> _Request_
The listing is to be transcribed in full, with its images left out.

> _Material for this task_
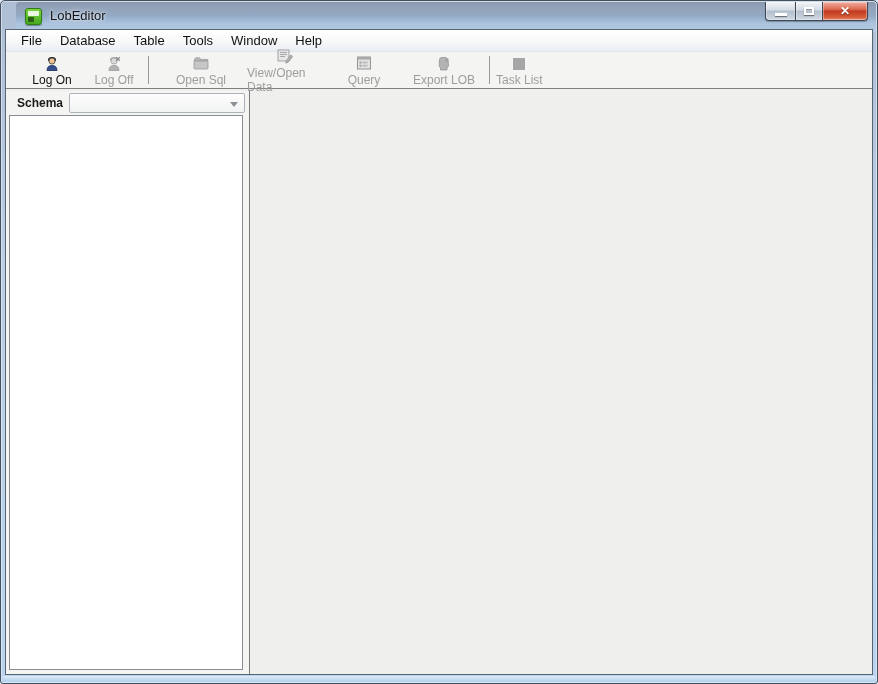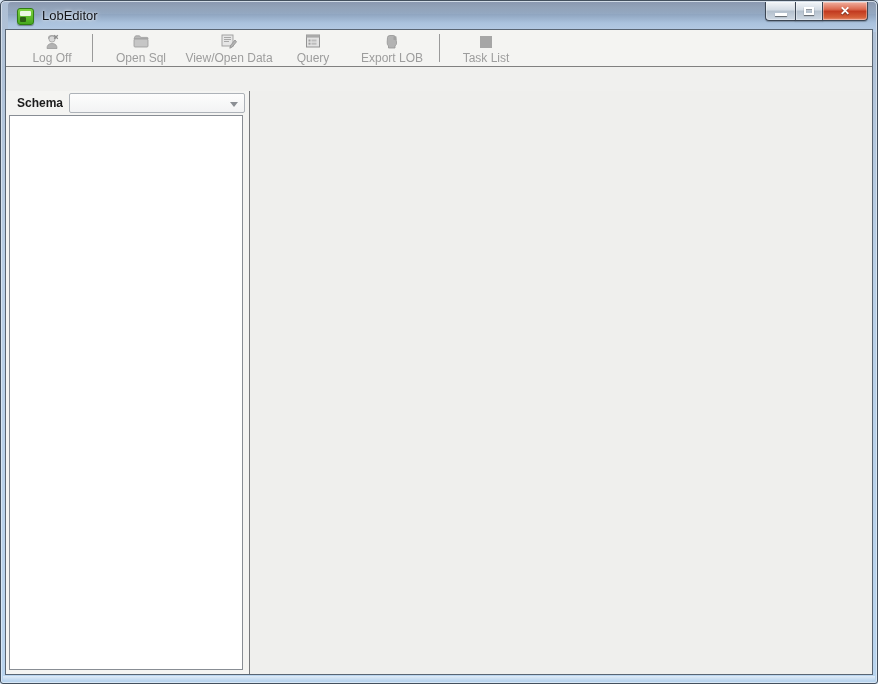"LobEditor" .titlebar { left: 7px -> 15px }
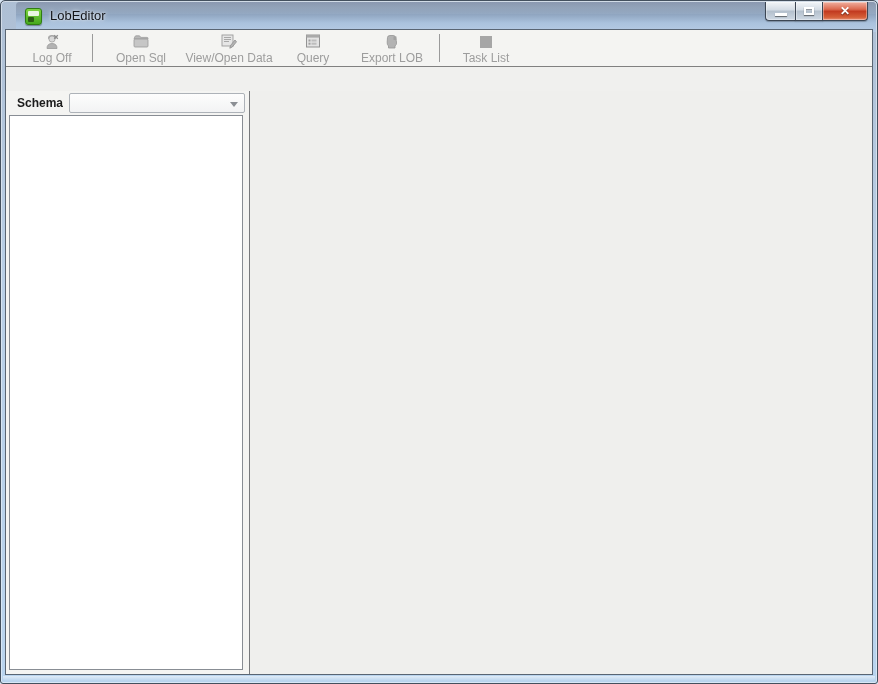"File" div.menubar { html: none -> <div> <div>File</div> <div>Database</div> <div>Table</div> <div>Tools</div> <div>Window</div> <div>Help</div> </div> }
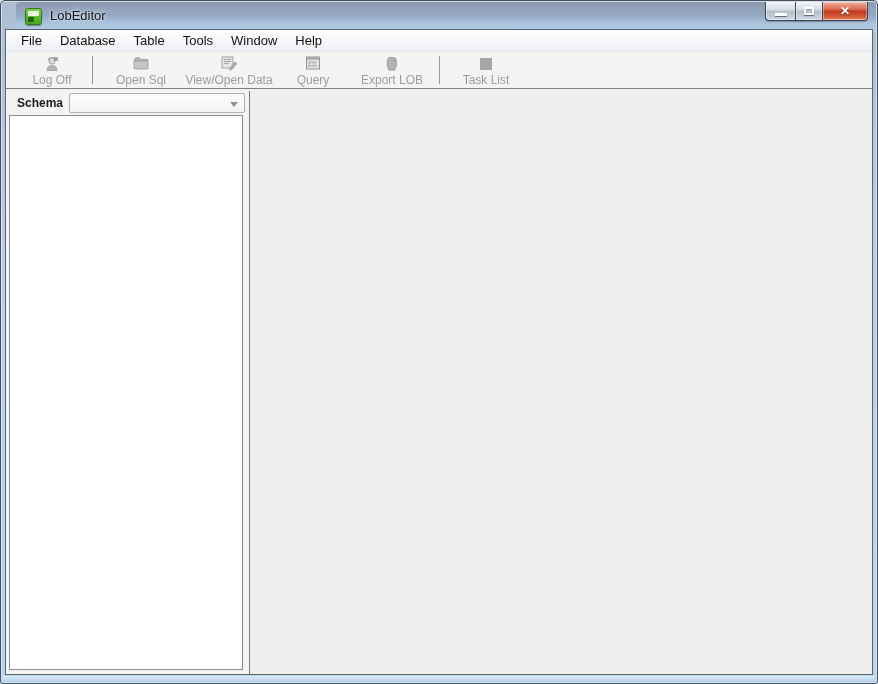"Log On" div.tool-btn { html: none -> <div> <span> <svg> <path></path> <circle></circle> <path></path> </svg> </span> <span>Log On</span> </div> }
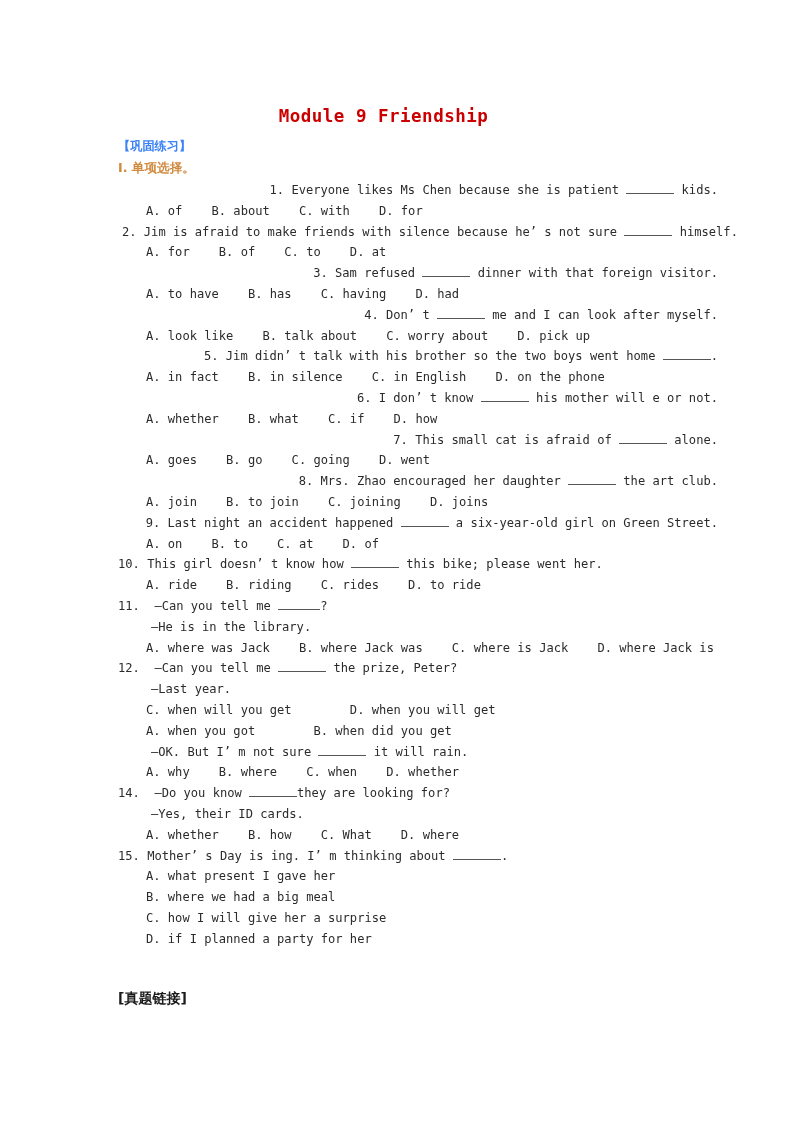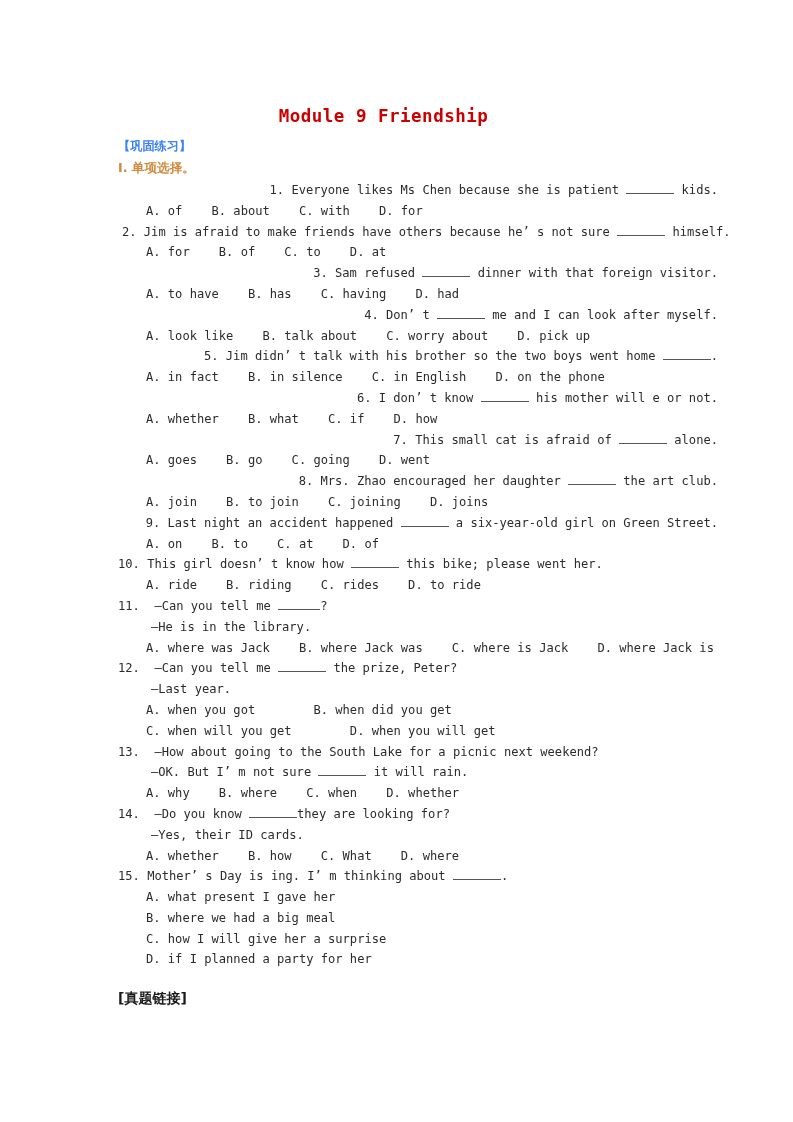"Jim is afraid to make" span { text: have others -> with silence }
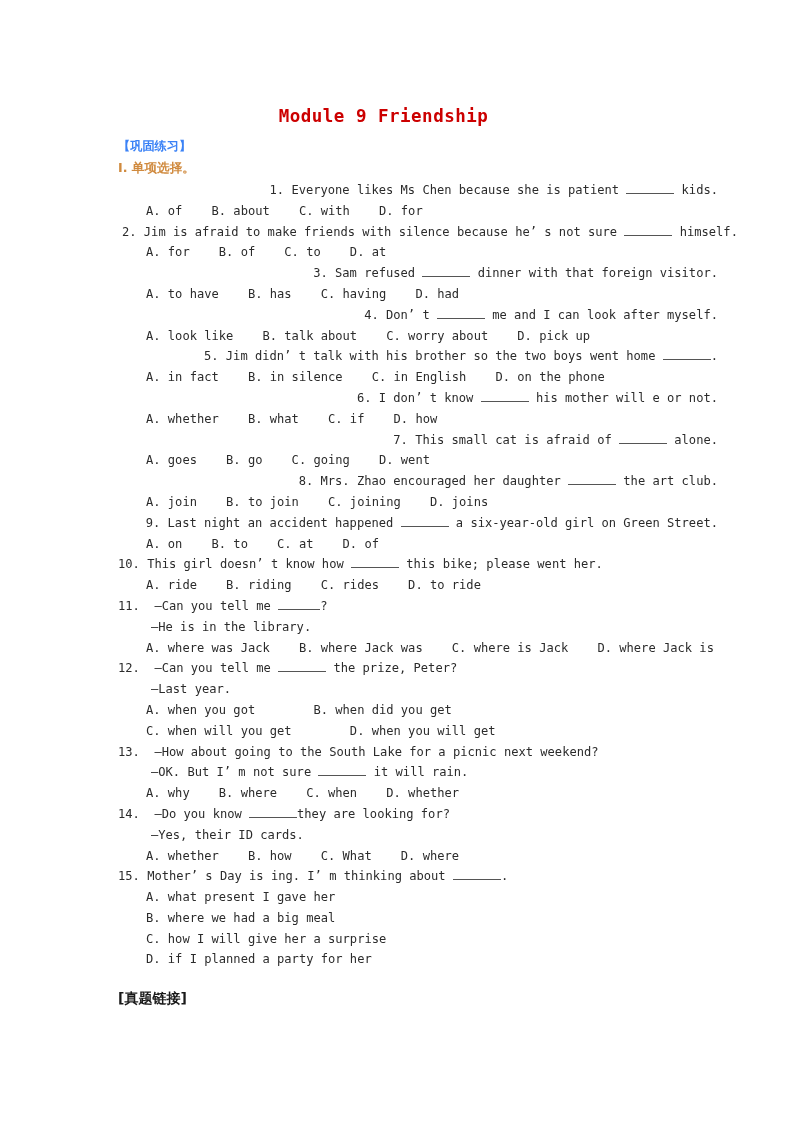"A. when you got B." div.qline { order: before "C. when will you get" -> after "C. when will you get" }
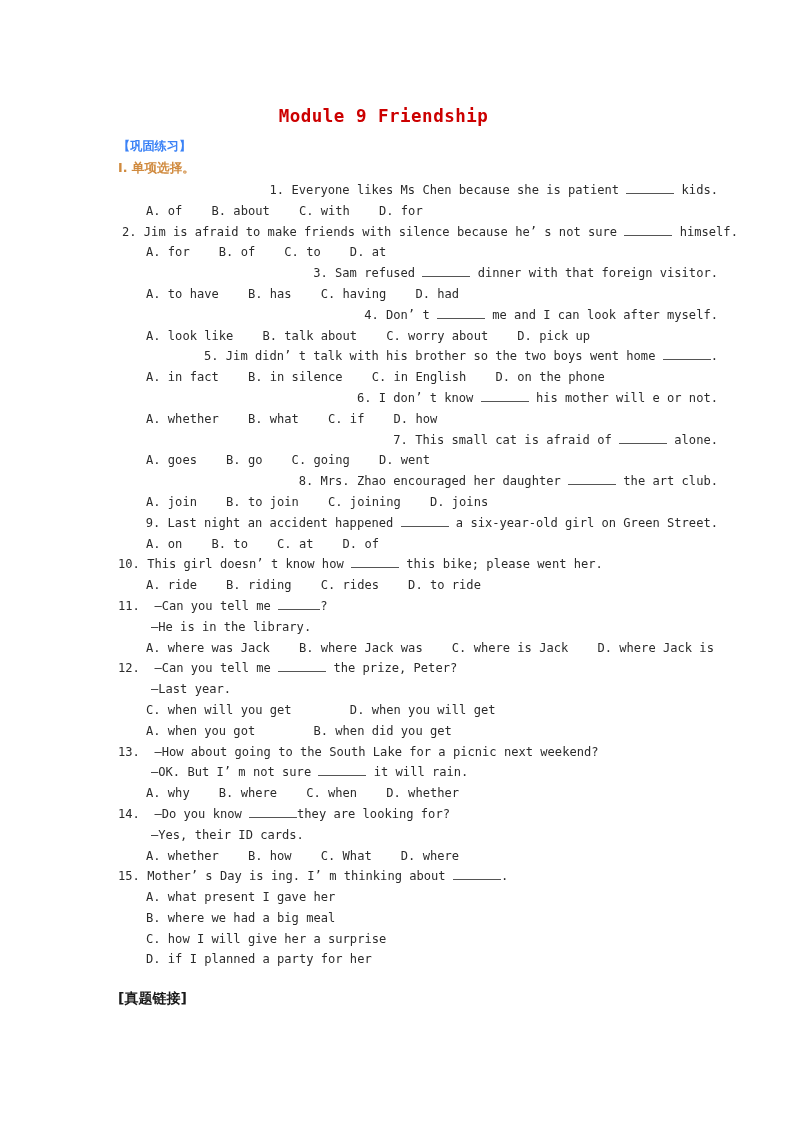"13. —How about going to" div.qline { html: <div><span>13.</span> <span>—How about going to the South Lake for a picnic next weekend?</span></div> -> none }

> _Solution for this exercise_
"LobEditor" .titlebar { left: 7px -> 15px }
"File" div.menubar { html: none -> <div> <div>File</div> <div>Database</div> <div>Table</div> <div>Tools</div> <div>Window</div> <div>Help</div> </div> }
"Log On" div.tool-btn { html: none -> <div> <span> <svg> <path></path> <circle></circle> <path></path> </svg> </span> <span>Log On</span> </div> }
"Jim is afraid to make" span { text: have others -> with silence }
"A. when you got B." div.qline { order: before "C. when will you get" -> after "C. when will you get" }
"13. —How about going to" div.qline { html: <div><span>13.</span> <span>—How about going to the South Lake for a picnic next weekend?</span></div> -> none }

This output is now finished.